Every car insured in Massachusetts carries as part of its insurance a benefit known as "Personal Injury Protection" (P.I.P.). These PIP benefits will pay the medical bills (incurred within two years of the collision), up to a certain limit, of anyone occupying that car, even though the driver of that car is not at fault. The insurance company paying these benefits then is reimbursed by the insurance company of the driver who was at fault.
Some of the rules regarding PIP coverage are complicated and we encourage you to ask questions. In general, PIP benefits provide payment of your medical bills as follows:
1. IF YOU HAVE NO HEALTH INSURANCE: If you are not covered by any health insurance at all, or if you are covered by Mass Health or Medicare then the PIP benefits will cover $8,000.00 of your medical bills. Part of that $8,000.00 may be used to reimburse you for lost wages instead of being applied to medical bills.

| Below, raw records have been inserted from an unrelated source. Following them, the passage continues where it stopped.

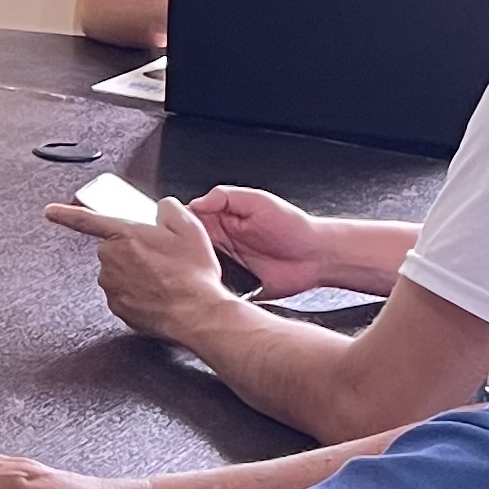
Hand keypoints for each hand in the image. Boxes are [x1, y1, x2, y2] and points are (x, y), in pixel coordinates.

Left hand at [41, 197, 237, 342]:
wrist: (197, 312)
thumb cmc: (192, 274)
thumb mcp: (189, 227)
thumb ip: (169, 208)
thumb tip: (162, 208)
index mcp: (124, 235)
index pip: (87, 220)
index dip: (66, 214)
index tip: (50, 211)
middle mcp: (112, 260)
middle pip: (114, 248)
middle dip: (133, 250)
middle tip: (161, 257)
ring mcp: (112, 286)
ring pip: (119, 272)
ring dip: (137, 272)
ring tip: (165, 278)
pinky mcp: (118, 307)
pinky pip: (124, 293)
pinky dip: (139, 293)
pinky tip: (159, 293)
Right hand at [184, 188, 330, 296]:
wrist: (318, 258)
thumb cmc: (294, 228)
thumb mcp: (260, 202)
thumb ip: (227, 197)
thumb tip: (196, 201)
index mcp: (223, 220)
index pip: (189, 220)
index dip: (177, 226)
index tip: (170, 232)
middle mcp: (221, 243)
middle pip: (187, 247)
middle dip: (179, 252)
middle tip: (176, 257)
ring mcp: (227, 266)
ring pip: (197, 269)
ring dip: (192, 272)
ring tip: (189, 274)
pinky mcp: (235, 287)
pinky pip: (215, 290)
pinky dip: (209, 291)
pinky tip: (207, 289)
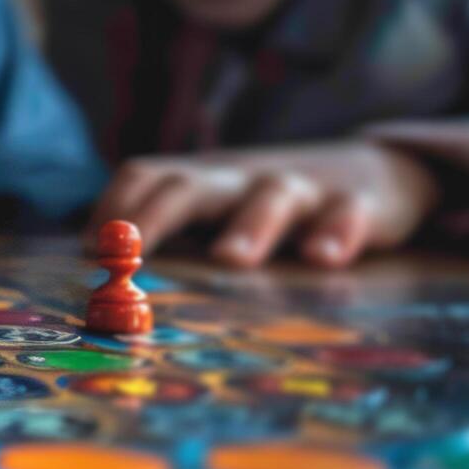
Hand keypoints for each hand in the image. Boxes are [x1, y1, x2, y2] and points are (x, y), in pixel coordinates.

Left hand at [90, 141, 440, 266]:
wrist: (379, 170)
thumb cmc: (271, 208)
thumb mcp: (220, 214)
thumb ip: (176, 243)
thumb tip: (108, 297)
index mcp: (199, 183)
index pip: (143, 177)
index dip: (112, 209)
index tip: (88, 253)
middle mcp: (239, 180)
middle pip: (189, 186)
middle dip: (153, 218)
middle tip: (126, 256)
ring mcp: (300, 190)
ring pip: (271, 196)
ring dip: (248, 226)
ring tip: (230, 259)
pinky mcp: (359, 205)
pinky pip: (348, 212)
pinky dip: (337, 231)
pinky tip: (324, 258)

2. IF YOU HAVE HEALTH INSURANCE THAT DOES NOT REQUIRE A REFERRAL OR AUTHORIZATION FOR MEDICAL TREATMENT: Where you have health insurance that does not require a referral or authorization in advance for medical treatment, PIP will pay the first $2,000.00 of your medical bills regardless of who the medical provider is. After that, you are required to submit the remaining medical bills to your health insurance. Whatever they do not cover will generally be covered by PIP benefits until you have exhausted $8,000.00 in PIP benefits.
3. IF YOU BELONG TO AN HMO OR HAVE HEALTH INSURANCE WHICH REQUIRES AN AUTHORIZATION FOR MEDICAL TREATMENT, A REFERRAL OR APPROVAL BY A PRIMARY CARE PHYSICIAN BEFORE OBTAINING MEDICAL BENEFITS: In this situation PIP again will cover the first $2,000.00 of medical bills regardless of who the provider is. HOWEVER, AFTER THAT, YOU MUST COORDINATE YOUR MEDICAL TREATMENT THROUGH YOUR HEALTH INSURANCE PLAN. If you obtain medical treatment outside of your plan, it MAY not be covered either by your medical insurance or by PIP. The ultimate result will be that your settlement will be reduced because your medical bills will have to be paid out of settlement.
The first step is to check with your health insurance immediately to see they require prior approval, authorization or a referral for medical treatment. You need to find out what they require and tell us as soon as possible. ALSO, IF THE DOCTOR YOU ARE TREATING WITH REFERS YOU TO OTHER DOCTORS, YOU SHOULD FIRST CHECK WITH YOUR HEALTH INSURANCE TO GET A REFERRAL SO THAT ANY TESTS, PROCEDURES AND EXAMS ARE COVERED.
THE GOAL IS TO GET AS MUCH MEDICAL TREATMENT COVERED AS POSSIBLE BY EITHER PIP OR THROUGH YOUR HEALTH INSURANCE.